An imprint of his face, quoth Wikipedia, stayed on the linen, and was
preserved among many such relics by the Church, and:
To distinguish at Rome the oldest and best known of these images it
was called vera icon (true image), which ordinary language soon made
veronica"
Ordinary language also made "Bethlehem" Hospital into Bedlam, and St
Audrey's into "tawdry"
Why Veronica would be a fitting saint for the hospital: hmmm, no
surmises come to mind. But splicing the St Veronica's bus station,
and the St Veronica's hospital scenes, both have to do with singling
out an individual in a crowd and offering comfort after a fashion.
Especially the bus station scene, where all is departure, departure,
and only occasionally does one soul come towards another -- and that
maps strangely unto Pointsman's wish for a Fox -- which also fits with
the Evacuation scene at the beginning, and a feeling of social
estrangement that nobody yet in the book has surmounted.

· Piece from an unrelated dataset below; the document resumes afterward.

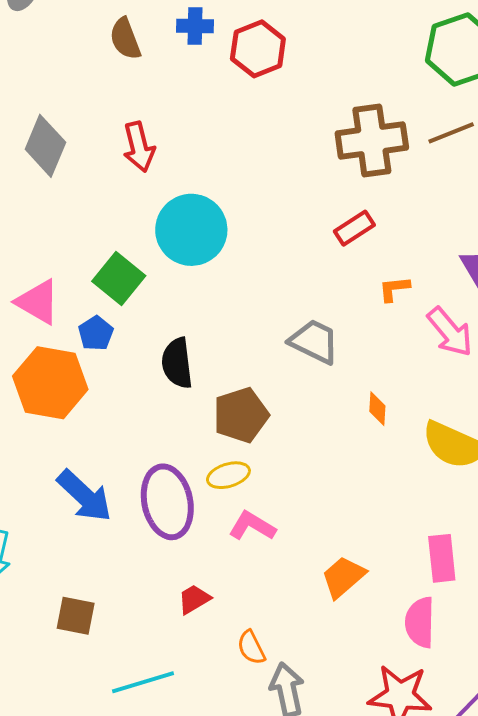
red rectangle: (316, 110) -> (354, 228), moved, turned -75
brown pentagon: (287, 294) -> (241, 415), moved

But, I feel that Gwenhidwy is going to soon.
And Christmas is coming!
On 12/23/05, jbor at bigpond.com <jbor at bigpond.com> wrote:
> > Note also that the full name is "the Hospital of St. Veronica of the
> > True Image for Colonic and Respiratory Diseases" (46), which seems to
> > be another variation on the theme of "shit, money, and the Word" --
> > well, maybe not "money" so much, except that Pointsman's main gripe is
> > to do with insufficient funding.
>
> And except that, of course, it was built as a private Catholic hospital
> in the city where only the wealthy could afford to go, their
> predominantly excretory and respiratory ailments the result, one might
> infer, of excesses of eating and smoking.
>
> best
>
>
--
"Acceptance, forgiveness, love - now that's a philosophy of life!"